*** Opening GIVEN RECORDS ***
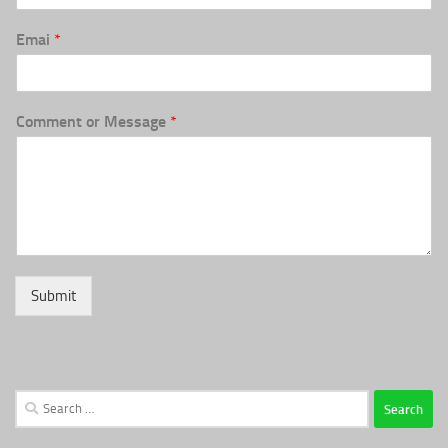
Emai
*
Comment or Message
*
Submit
Search
for:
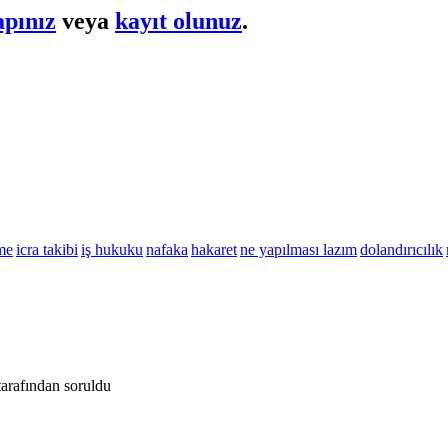
apınız
veya
kayıt olunuz
.
me
icra takibi
iş hukuku
nafaka
hakaret
ne yapılması lazım
dolandırıcılık
tarafından
soruldu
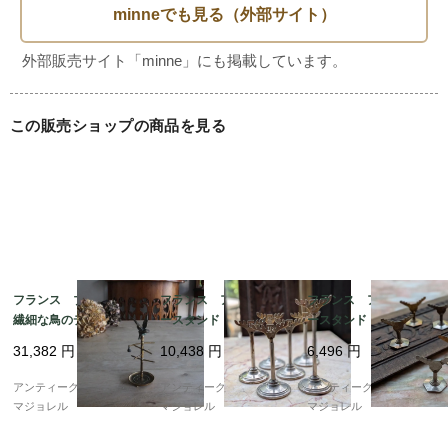
この販売ショップの商品を見る
フランス ブロンズの
フランス アクセサリ
フランス アクセサリ
繊細な鳥のデザインの
ースタンド ARの文字
ースタンド 7071
小さなアクセサリース
入り 7070
31,382
円
10,438
円
6,496
円
タンド 7570
アンティークギャラリー
アンティークギャラリー
アンティークギャラリー
マジョレル
マジョレル
マジョレル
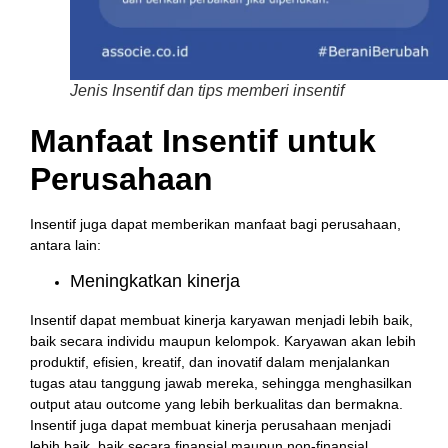
Jenis Insentif dan tips memberi insentif
Manfaat Insentif untuk
Perusahaan
Insentif juga dapat memberikan manfaat bagi perusahaan,
antara lain:
Meningkatkan kinerja
Insentif dapat membuat kinerja karyawan menjadi lebih baik,
baik secara individu maupun kelompok. Karyawan akan lebih
produktif, efisien, kreatif, dan inovatif dalam menjalankan
tugas atau tanggung jawab mereka, sehingga menghasilkan
output atau outcome yang lebih berkualitas dan bermakna.
Insentif juga dapat membuat kinerja perusahaan menjadi
lebih baik, baik secara finansial maupun non-finansial,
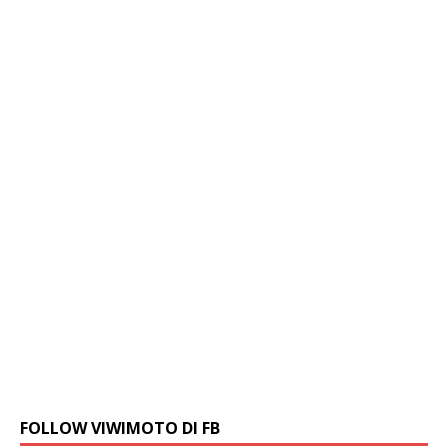
FOLLOW VIWIMOTO DI FB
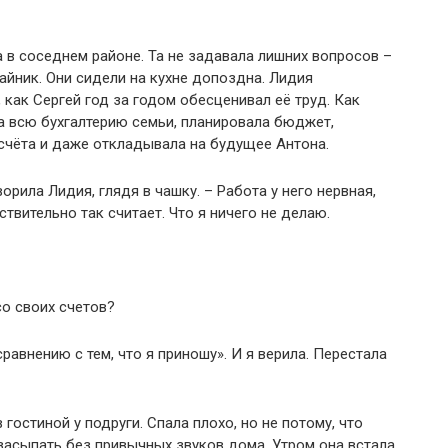
а в соседнем районе. Та не задавала лишних вопросов –
айник. Они сидели на кухне допоздна. Лидия
 как Сергей год за годом обесценивал её труд. Как
а всю бухгалтерию семьи, планировала бюджет,
счёта и даже откладывала на будущее Антона.
ворила Лидия, глядя в чашку. – Работа у него нервная,
твительно так считает. Что я ничего не делаю.
со своих счетов?
равнению с тем, что я приношу». И я верила. Перестала
гостиной у подруги. Спала плохо, но не потому, что
засыпать без привычных звуков дома. Утром она встала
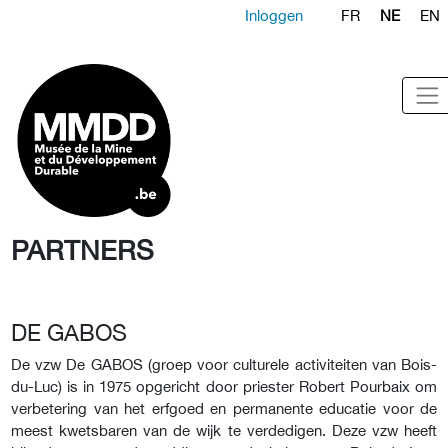
Inloggen
FR
NE
EN
PARTNERS
DE GABOS
De vzw De GABOS (groep voor culturele activiteiten van Bois-
du-Luc) is in 1975 opgericht door priester Robert Pourbaix om
verbetering van het erfgoed en permanente educatie voor de
meest kwetsbaren van de wijk te verdedigen. Deze vzw heeft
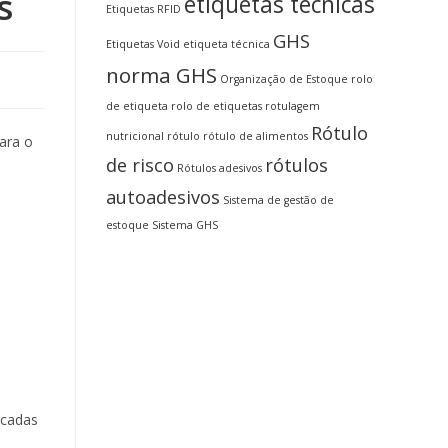
s
etiquetas técnicas
Etiquetas RFID
GHS
Etiquetas Void
etiqueta técnica
norma GHS
Organização de Estoque
rolo
de etiqueta
rolo de etiquetas
rotulagem
Rótulo
nutricional
rótulo
rótulo de alimentos
para o
de risco
rótulos
Rótulos adesivos
autoadesivos
Sistema de gestão de
estoque
Sistema GHS
ocadas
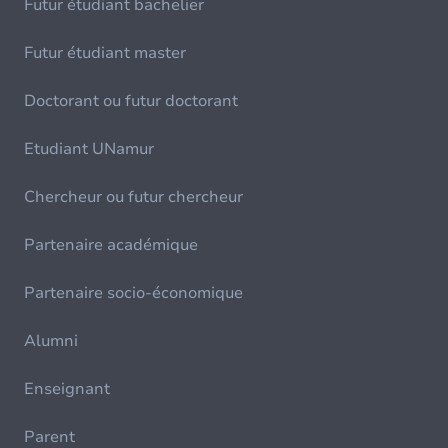
Futur étudiant bachelier
Futur étudiant master
Doctorant ou futur doctorant
Etudiant UNamur
Chercheur ou futur chercheur
Partenaire académique
Partenaire socio-économique
Alumni
Enseignant
Parent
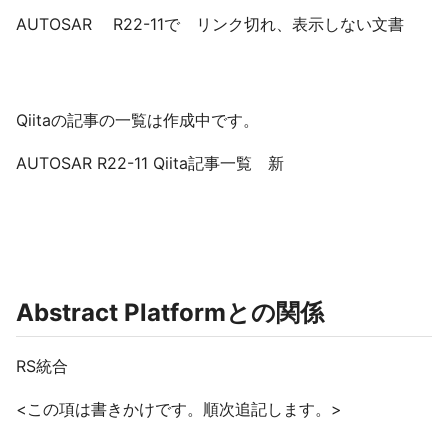
AUTOSAR R22-11で リンク切れ、表示しない文書
Qiitaの記事の一覧は作成中です。
AUTOSAR R22-11 Qiita記事一覧 新
Abstract Platformとの関係
RS統合
<この項は書きかけです。順次追記します。>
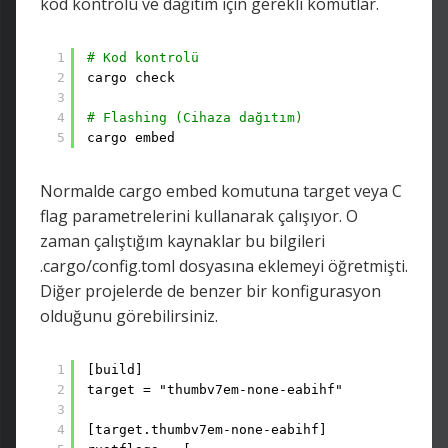
kod kontrolü ve dağıtım için gerekli komutlar.
1
# Kod kontrolü
2
cargo check
3
4
# Flashing (Cihaza dağıtım)
5
cargo embed
Normalde cargo embed komutuna target veya C
flag parametrelerini kullanarak çalışıyor. O
zaman çalıştığım kaynaklar bu bilgileri
.cargo/config.toml dosyasına eklemeyi öğretmişti.
Diğer projelerde de benzer bir konfigurasyon
olduğunu görebilirsiniz.
1
[build]
2
target = "thumbv7em-none-eabihf"
3
4
[target.thumbv7em-none-eabihf]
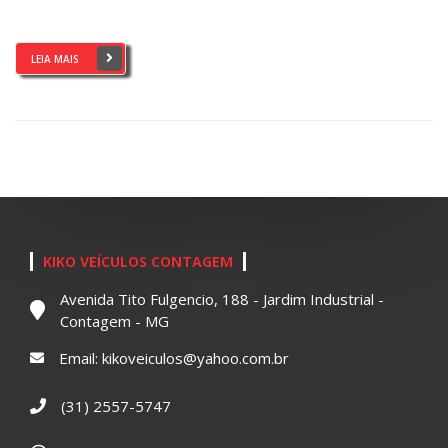
LEIA MAIS
KIKO VEÍCULOS CONTAGEM
Avenida Tito Fulgencio, 188 - Jardim Industrial -
Contagem - MG
Email:
kikoveiculos@yahoo.com.br
(31) 2557-5747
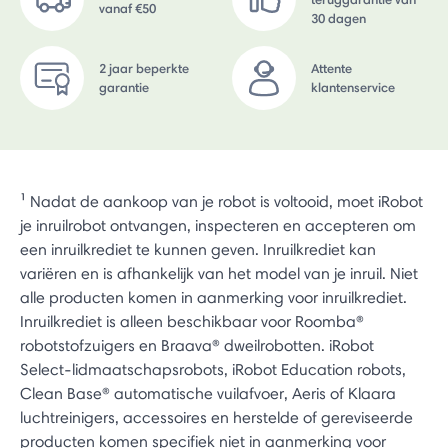
vanaf €50
30 dagen
2 jaar beperkte
Attente
garantie
klantenservice
¹ Nadat de aankoop van je robot is voltooid, moet iRobot
je inruilrobot ontvangen, inspecteren en accepteren om
een inruilkrediet te kunnen geven. Inruilkrediet kan
variëren en is afhankelijk van het model van je inruil. Niet
alle producten komen in aanmerking voor inruilkrediet.
Inruilkrediet is alleen beschikbaar voor Roomba®
robotstofzuigers en Braava® dweilrobotten. iRobot
Select-lidmaatschapsrobots, iRobot Education robots,
Clean Base® automatische vuilafvoer, Aeris of Klaara
luchtreinigers, accessoires en herstelde of gereviseerde
producten komen specifiek niet in aanmerking voor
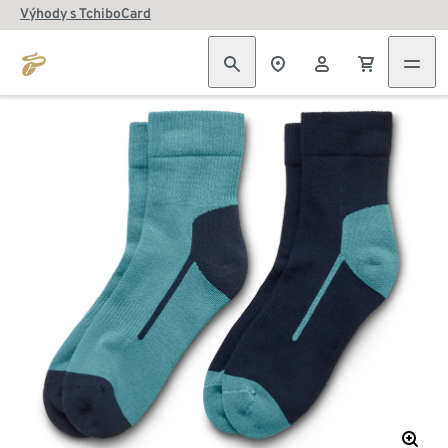
Výhody s TchiboCard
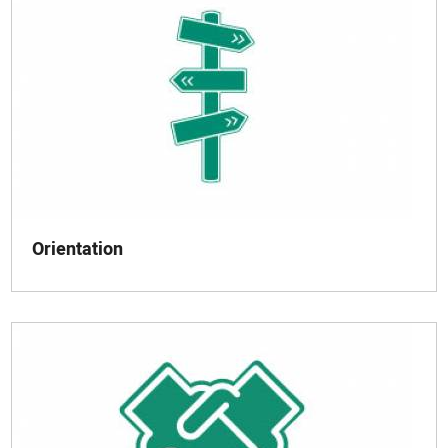
Orientation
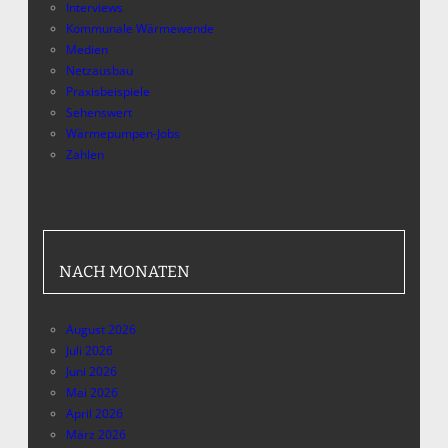
Interviews
Kommunale Wärmewende
Medien
Netzausbau
Praxisbeispiele
Sehenswert
Wärmepumpen-Jobs
Zahlen
NACH MONATEN
August 2026
Juli 2026
Juni 2026
Mai 2026
April 2026
März 2026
*** Closing GIVEN RECORDS ***
**YOUR GOAL:** Each record should be copied exactly, and each image left out.

**RESULT FOR THIS TASK:**
Emai
*
Comment or Message
*
Submit
Search
for:
apınız
veya
kayıt olunuz
.
me
icra takibi
iş hukuku
nafaka
hakaret
ne yapılması lazım
dolandırıcılık
tarafından
soruldu
この販売ショップの商品を見る
フランス ブロンズの
フランス アクセサリ
フランス アクセサリ
繊細な鳥のデザインの
ースタンド ARの文字
ースタンド 7071
小さなアクセサリース
入り 7070
31,382
円
10,438
円
6,496
円
タンド 7570
アンティークギャラリー
アンティークギャラリー
アンティークギャラリー
マジョレル
マジョレル
マジョレル
Jenis Insentif dan tips memberi insentif
Manfaat Insentif untuk
Perusahaan
Insentif juga dapat memberikan manfaat bagi perusahaan,
antara lain:
Meningkatkan kinerja
Insentif dapat membuat kinerja karyawan menjadi lebih baik,
baik secara individu maupun kelompok. Karyawan akan lebih
produktif, efisien, kreatif, dan inovatif dalam menjalankan
tugas atau tanggung jawab mereka, sehingga menghasilkan
output atau outcome yang lebih berkualitas dan bermakna.
Insentif juga dapat membuat kinerja perusahaan menjadi
lebih baik, baik secara finansial maupun non-finansial,
FOLLOW VIWIMOTO DI FB
а в соседнем районе. Та не задавала лишних вопросов –
айник. Они сидели на кухне допоздна. Лидия
 как Сергей год за годом обесценивал её труд. Как
а всю бухгалтерию семьи, планировала бюджет,
счёта и даже откладывала на будущее Антона.
ворила Лидия, глядя в чашку. – Работа у него нервная,
твительно так считает. Что я ничего не делаю.
со своих счетов?
равнению с тем, что я приношу». И я верила. Перестала
гостиной у подруги. Спала плохо, но не потому, что
засыпать без привычных звуков дома. Утром она встала
Inloggen
FR
NE
EN
PARTNERS
DE GABOS
De vzw De GABOS (groep voor culturele activiteiten van Bois-
du-Luc) is in 1975 opgericht door priester Robert Pourbaix om
verbetering van het erfgoed en permanente educatie voor de
meest kwetsbaren van de wijk te verdedigen. Deze vzw heeft
s
etiquetas técnicas
Etiquetas RFID
GHS
Etiquetas Void
etiqueta técnica
norma GHS
Organização de Estoque
rolo
de etiqueta
rolo de etiquetas
rotulagem
Rótulo
nutricional
rótulo
rótulo de alimentos
para o
de risco
rótulos
Rótulos adesivos
autoadesivos
Sistema de gestão de
estoque
Sistema GHS
ocadas
Futur étudiant bachelier
Futur étudiant master
Doctorant ou futur doctorant
Etudiant UNamur
Chercheur ou futur chercheur
Partenaire académique
Partenaire socio-économique
Alumni
Enseignant
Parent
AUTOSAR R22-11で リンク切れ、表示しない文書
Qiitaの記事の一覧は作成中です。
AUTOSAR R22-11 Qiita記事一覧 新
Abstract Platformとの関係
RS統合
<この項は書きかけです。順次追記します。>
kod kontrolü ve dağıtım için gerekli komutlar.
1
# Kod kontrolü
2
cargo check
3
4
# Flashing (Cihaza dağıtım)
5
cargo embed
Normalde cargo embed komutuna target veya C
flag parametrelerini kullanarak çalışıyor. O
zaman çalıştığım kaynaklar bu bilgileri
.cargo/config.toml dosyasına eklemeyi öğretmişti.
Diğer projelerde de benzer bir konfigurasyon
olduğunu görebilirsiniz.
1
[build]
2
target = "thumbv7em-none-eabihf"
3
4
[target.thumbv7em-none-eabihf]
LEIA MAIS
KIKO VEÍCULOS CONTAGEM
Avenida Tito Fulgencio, 188 - Jardim Industrial -
Contagem - MG
Email:
kikoveiculos@yahoo.com.br
(31) 2557-5747
vanaf €50
30 dagen
2 jaar beperkte
Attente
garantie
klantenservice
¹ Nadat de aankoop van je robot is voltooid, moet iRobot
je inruilrobot ontvangen, inspecteren en accepteren om
een inruilkrediet te kunnen geven. Inruilkrediet kan
variëren en is afhankelijk van het model van je inruil. Niet
alle producten komen in aanmerking voor inruilkrediet.
Inruilkrediet is alleen beschikbaar voor Roomba®
robotstofzuigers en Braava® dweilrobotten. iRobot
Select-lidmaatschapsrobots, iRobot Education robots,
Clean Base® automatische vuilafvoer, Aeris of Klaara
luchtreinigers, accessoires en herstelde of gereviseerde
producten komen specifiek niet in aanmerking voor
Výhody s TchiboCard
Orientation
Interviews
Kommunale Wärmewende
Medien
Netzausbau
Praxisbeispiele
Sehenswert
Wärmepumpen-Jobs
Zahlen
NACH MONATEN
August 2026
Juli 2026
Juni 2026
Mai 2026
April 2026
März 2026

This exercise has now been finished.